(Stored entries)
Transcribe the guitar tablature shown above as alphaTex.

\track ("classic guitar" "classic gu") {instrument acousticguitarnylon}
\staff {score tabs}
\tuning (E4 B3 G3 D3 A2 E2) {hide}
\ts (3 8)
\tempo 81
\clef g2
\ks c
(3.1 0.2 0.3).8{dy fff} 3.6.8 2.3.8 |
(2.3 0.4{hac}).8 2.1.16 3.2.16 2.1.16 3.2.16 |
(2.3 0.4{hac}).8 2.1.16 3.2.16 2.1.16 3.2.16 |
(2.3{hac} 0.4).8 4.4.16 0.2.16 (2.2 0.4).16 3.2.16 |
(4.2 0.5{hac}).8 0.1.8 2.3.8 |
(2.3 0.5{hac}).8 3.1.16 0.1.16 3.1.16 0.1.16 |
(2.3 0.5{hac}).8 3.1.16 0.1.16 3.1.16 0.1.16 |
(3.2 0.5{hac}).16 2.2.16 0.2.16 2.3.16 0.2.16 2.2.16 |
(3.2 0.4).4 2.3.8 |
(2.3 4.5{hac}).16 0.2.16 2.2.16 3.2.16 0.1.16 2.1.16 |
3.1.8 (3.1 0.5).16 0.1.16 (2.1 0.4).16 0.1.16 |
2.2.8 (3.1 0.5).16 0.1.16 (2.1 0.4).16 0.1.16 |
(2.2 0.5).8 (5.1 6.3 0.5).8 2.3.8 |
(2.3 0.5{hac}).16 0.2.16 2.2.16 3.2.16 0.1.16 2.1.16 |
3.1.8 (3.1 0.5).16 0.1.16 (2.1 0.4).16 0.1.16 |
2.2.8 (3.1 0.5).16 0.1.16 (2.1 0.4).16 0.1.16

## Problem description
Please write out all of the data above line for line, changing nothing.

## Written solution
Transcribe the guitar tablature shown above as alphaTex.

\track ("classic guitar" "classic gu") {instrument acousticguitarnylon}
\staff {score tabs}
\tuning (E4 B3 G3 D3 A2 E2) {hide}
\ts (3 8)
\tempo 81
\clef g2
\ks c
(3.1 0.2 0.3).8{dy fff} 3.6.8 2.3.8 |
(2.3 0.4{hac}).8 2.1.16 3.2.16 2.1.16 3.2.16 |
(2.3 0.4{hac}).8 2.1.16 3.2.16 2.1.16 3.2.16 |
(2.3{hac} 0.4).8 4.4.16 0.2.16 (2.2 0.4).16 3.2.16 |
(4.2 0.5{hac}).8 0.1.8 2.3.8 |
(2.3 0.5{hac}).8 3.1.16 0.1.16 3.1.16 0.1.16 |
(2.3 0.5{hac}).8 3.1.16 0.1.16 3.1.16 0.1.16 |
(3.2 0.5{hac}).16 2.2.16 0.2.16 2.3.16 0.2.16 2.2.16 |
(3.2 0.4).4 2.3.8 |
(2.3 4.5{hac}).16 0.2.16 2.2.16 3.2.16 0.1.16 2.1.16 |
3.1.8 (3.1 0.5).16 0.1.16 (2.1 0.4).16 0.1.16 |
2.2.8 (3.1 0.5).16 0.1.16 (2.1 0.4).16 0.1.16 |
(2.2 0.5).8 (5.1 6.3 0.5).8 2.3.8 |
(2.3 0.5{hac}).16 0.2.16 2.2.16 3.2.16 0.1.16 2.1.16 |
3.1.8 (3.1 0.5).16 0.1.16 (2.1 0.4).16 0.1.16 |
2.2.8 (3.1 0.5).16 0.1.16 (2.1 0.4).16 0.1.16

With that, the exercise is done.